From the Vault: CLIA Loss Prevention Bulletin issue No. 38

For over ten years, CLIA produced more than 70 articles for our Loss Prevention Bulletin. While discontinued in 2016, the advice shared in some of these articles is timeless and still of value. We’re curating those articles to bring you our ‘From the Vault’ series. The articles below are #159 and #161 from No. 38 (Fall 2006).

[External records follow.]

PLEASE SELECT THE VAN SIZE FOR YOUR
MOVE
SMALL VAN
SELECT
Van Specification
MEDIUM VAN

Bulletin #159 The Rules of Non-Engagement

A client approaches a lawyer about a personal injury claim. During the first meeting, the client gives the lawyer a copy of the motor vehicle accident report and nothing more. The lawyer never receives any further details from the client and therefore assumes that the client is not interested in pursuing the claim. There is no further contact with the client until after expiry of the two-year limitation period when the client complains that the claim for damages for the injuries sustained in the accident has been lost because the lawyer did not file the statement of claim. The client further complains that the lawyer never returned calls inquiring about the status of the claim. The lawyer’s file doesn’t contain any meeting notes, correspondence or retainer agreement.

This is a common enough scenario. A client makes inquiries about a possible claim and fails to follow up further. The lawyer is not retained and does not take any steps to follow up on the initial meeting.

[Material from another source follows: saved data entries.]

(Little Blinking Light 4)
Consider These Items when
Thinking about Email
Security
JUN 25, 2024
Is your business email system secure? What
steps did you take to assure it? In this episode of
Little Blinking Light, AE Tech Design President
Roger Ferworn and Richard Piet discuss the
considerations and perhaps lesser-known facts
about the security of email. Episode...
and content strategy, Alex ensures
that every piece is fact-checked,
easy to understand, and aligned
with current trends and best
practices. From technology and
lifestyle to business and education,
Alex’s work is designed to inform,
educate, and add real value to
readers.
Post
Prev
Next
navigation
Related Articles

How could this lawyer have better protected themselves against the ensuing claim by the client? Where a lawyer has been consulted but not retained by a client, the best loss prevention advice is to follow up on the initial meeting with a letter confirming the meeting and advising that if the client is serious about pursuing the claim, they will need to sign a retainer agreement. Furthermore, the letter should state that if the client does not respond within a specific time period, there is no solicitor-client relationship.

A similar situation can occur where the lawyer is consulted on a claim and decides not to represent the client, for whatever reason. In this case the lawyer should follow up by writing a non-engagement letter. A non-engagement letter should explicitly:

  • state that no solicitor-client relationship exists;

  • warn that there are applicable limitation periods for the claim (but not set out what these are); and

  • recommend that the individual consult and retain another lawyer immediately.

Bulleting #161 Pitfalls of Interjurisdictional Practice

A lawyer was retained by the parents of a promising young person who had been seriously injured while visiting another province. The lawyer waited until the young person’s medical condition had stabilized before drafting and filing the statement of claim in the other province. It was only then that the lawyer learned that the province where the tort had occurred had a different limitation period than the lawyer’s home province and that the limitation date for bringing an action had been missed. The lawyer immediately put their insurer on notice. The insurer retained counsel in the other province who attempted, unsuccessfully, to extend the limitation period. The heavily insured, negligent tortfeasor was off the hook and the lawyer, unfortunately, was on it.

What is the moral of this story? The claim could have easily been avoided with the early retainer of an agent in the other province or some thorough initial research into limitations and procedures in that province.

The other unfortunate aspect to this claim was that the promising young person’s injuries were horrific and the damages easily exceeded the lawyer’s mandatory minimum $1 million of insurance coverage. The lawyer had not purchased excess insurance and therefore was personally liable for a significant amount of money.

Some lessons from this tale:

  • When you are retained to deal with a claim in another province, consider retaining an agent in the other jurisdiction to advise and assist you.

  • Check (and double-check) the local rules of procedure and applicable statutes, including limitation periods and then confirm your understanding and interpretation of the rules and procedures with a local practitioner or where appropriate, the local court office – never assume that rules that appear to be the same as those in your home jurisdiction will be interpreted or applied in the same way in another jurisdiction.

  • Seriously consider purchasing excess insurance beyond the minimum required by your law society.